Simplify $\binom nr+ 4\binom n{r+1} + 6\binom n{r+2} + 4\binom n{r+3}+\binom n{r+4}$

Question

For $$4\le r \le n,$$ $${n \choose r}+4{n \choose {r+1}}+6{n \choose {r+2}}+4{n \choose {r+3}}+{n \choose {r+4}}$$ equals 1. $${n+4}\choose{r+4}$$ 2.$${n+4}\choose{r}$$ 3.$${n+3}\choose{r-1}$$ 4.$${n+4}\choose{r+3}$$

I have no idea to solve this one. Would be grateful to anyone who helps. Thank you.

Answer 1

Vandermonde's identity is useful, but I will demonstrate combinatorially. Given formula can be represented as $$ \binom{4}{4}\binom{n}{r}+\binom{4}{3}\binom{n}{r+1}+\binom{4}{2}\binom{n}{r+2}+\binom{4}{1}\binom{n}{r+3}+\binom{4}{0}\binom{n}{r+4}. $$ Let $S=\{1,2,\cdots, n,n+1,n+2,n+3,n+4\}$ and its subset $T=\{n+1,n+2,n+3,n+4\}$. First, you can select $r+4$ elements of $S$ without repetition. Then the number of possiblities is $\binom{n+4}{r+4}$. Now select $r+4-k$ elements of $S\setminus T$ and $k$ elements of $T$ (still selecting $r+4$ elements of $S$), where $0\le k \le 4$. Then by multiplication rule, the number of possiblities is $\binom{n}{r+4-k}\binom{4}{k}$. Since $k$ can be $0,1,2,3,4$, we get $$ \binom{n+4}{r+4}=\binom{4}{4}\binom{n}{r}+\binom{4}{3}\binom{n}{r+1}+\binom{4}{2}\binom{n}{r+2}+\binom{4}{1}\binom{n}{r+3}+\binom{4}{0}\binom{n}{r+4}. $$

Answer 2

Now, note that $$\binom{n}{r}+\binom{n}{r+1}=\binom{n+1}{r+1}$$

Note that $$\binom{n}{r}+\binom{n}{r+1}+\binom{n}{r+1}+\binom{n}{r+2}=\binom{n+1}{r+1}+\binom{n+1}{r+2}=\binom{n+2}{r+2} $$

Then, $$\binom{n+1}{r+1}+3\binom{n+1}{r+2}+3\binom{n+1}{r+3}+\binom {n+1}{r+4}=\binom{n+1}{r+1}+\binom{n+1}{r+2}+2(\binom{n+1}{r+2}+\binom{n+1}{r+3})+\binom{n+1}{r+3}+\binom {n+1}{r+4}=\binom{n+2}{r+2}+2\binom{n+2}{r+3}+\binom{n+2}{r+4}=\binom{n+4}{r+4}$$.

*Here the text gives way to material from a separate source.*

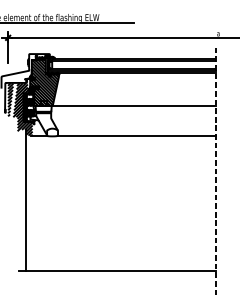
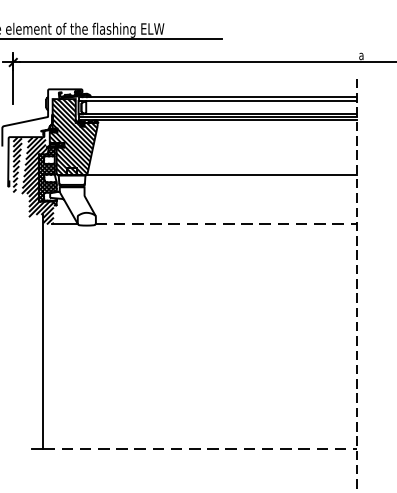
line: (136, 135) -> (225, 224), solid -> dashed
line: (120, 271) -> (199, 449), solid -> dashed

Note that $${n \choose r}+4{n \choose {r+1}}+6{n \choose {r+2}}+4{n \choose {r+3}}+{n \choose {r+4}}=({n \choose r}+3{n \choose {r+1}}+3{n \choose {r+2}}+{n \choose {r+3}})+({n \choose {r+1}}+3{n \choose {r+2}}+3{n \choose {r+3}}+{n \choose {r+4}})=\binom{n+3}{r+3}+\binom{n+3}{r+4}=\binom{n+4}{r+4}$$.

The answer is $1$.

Answer 3

We have, $${n \choose r}+{n \choose r-1}={n+1 \choose r}$$ In, $${n \choose r}+4{n \choose {r+1}}+6{n \choose {r+2}}+4{n \choose {r+3}}+{n \choose {r+4}}$$ $${n \choose r+4} + {n \choose r+3} = {n+1 \choose r+4}$$ $$3{n \choose r+3} + 3{n \choose r+2} = 3{n+1 \choose r+3}$$ $$3{n \choose r+2} + 3{n \choose r+1} = 3{n+1 \choose r+2}$$ $${n \choose r+1} + {n \choose r} = {n+1 \choose r+1}$$ Thus, using similar steps, $${n \choose r}+4{n \choose {r+1}}+6{n \choose {r+2}}+4{n \choose {r+3}}+{n \choose {r+4}}={n+1 \choose r+4}+3{n+1 \choose r+3}+3{n+1 \choose r+2}+{n+1 \choose r+1}={n+2 \choose r+4}+2{n+2 \choose r+3}+{n+2 \choose r+2}={n+3 \choose r+4}+{n+3 \choose r+3}={n+4 \choose r+4}$$

Answer 4

Vandermonde's Identity says $$ \sum_{k=0}^4\binom{4}{4-k}\binom{n}{r+k}=\binom{n+4}{r+4} $$

Answer 5

Hint: Break your sum as follows: $${n \choose r}+4{n \choose {r+1}}+6{n \choose {r+2}}+4{n \choose {r+3}}+{n \choose {r+4}}$$= $$[{n \choose r}+{n \choose {r+1}}]+[3{n \choose {r+1}}+3{n \choose {r+2}}]+[3{n \choose {r+2}}+3{n \choose {r+3}}]+[{n \choose {r+3}}+{n \choose {r+4}}]$$ Using the fact that $$\binom{n}{r}+\binom{n}{r+1}=\binom{n+1}{r+1}$$, This becomes: $${n+1 \choose r+1}+3{n+1 \choose r+2}+3{n+1 \choose r+3}+{n+1 \choose r+4}$$ Now can you do something similar again?

Answer 6

Using Vandermonde's Identity,

$$\sum_{s=0}^4\binom 4s\binom n{r+s}=\sum_{s=0}^4\binom 4{4-s}\binom n{r+s}=\binom {n+4}{r+4}\qquad\blacksquare$$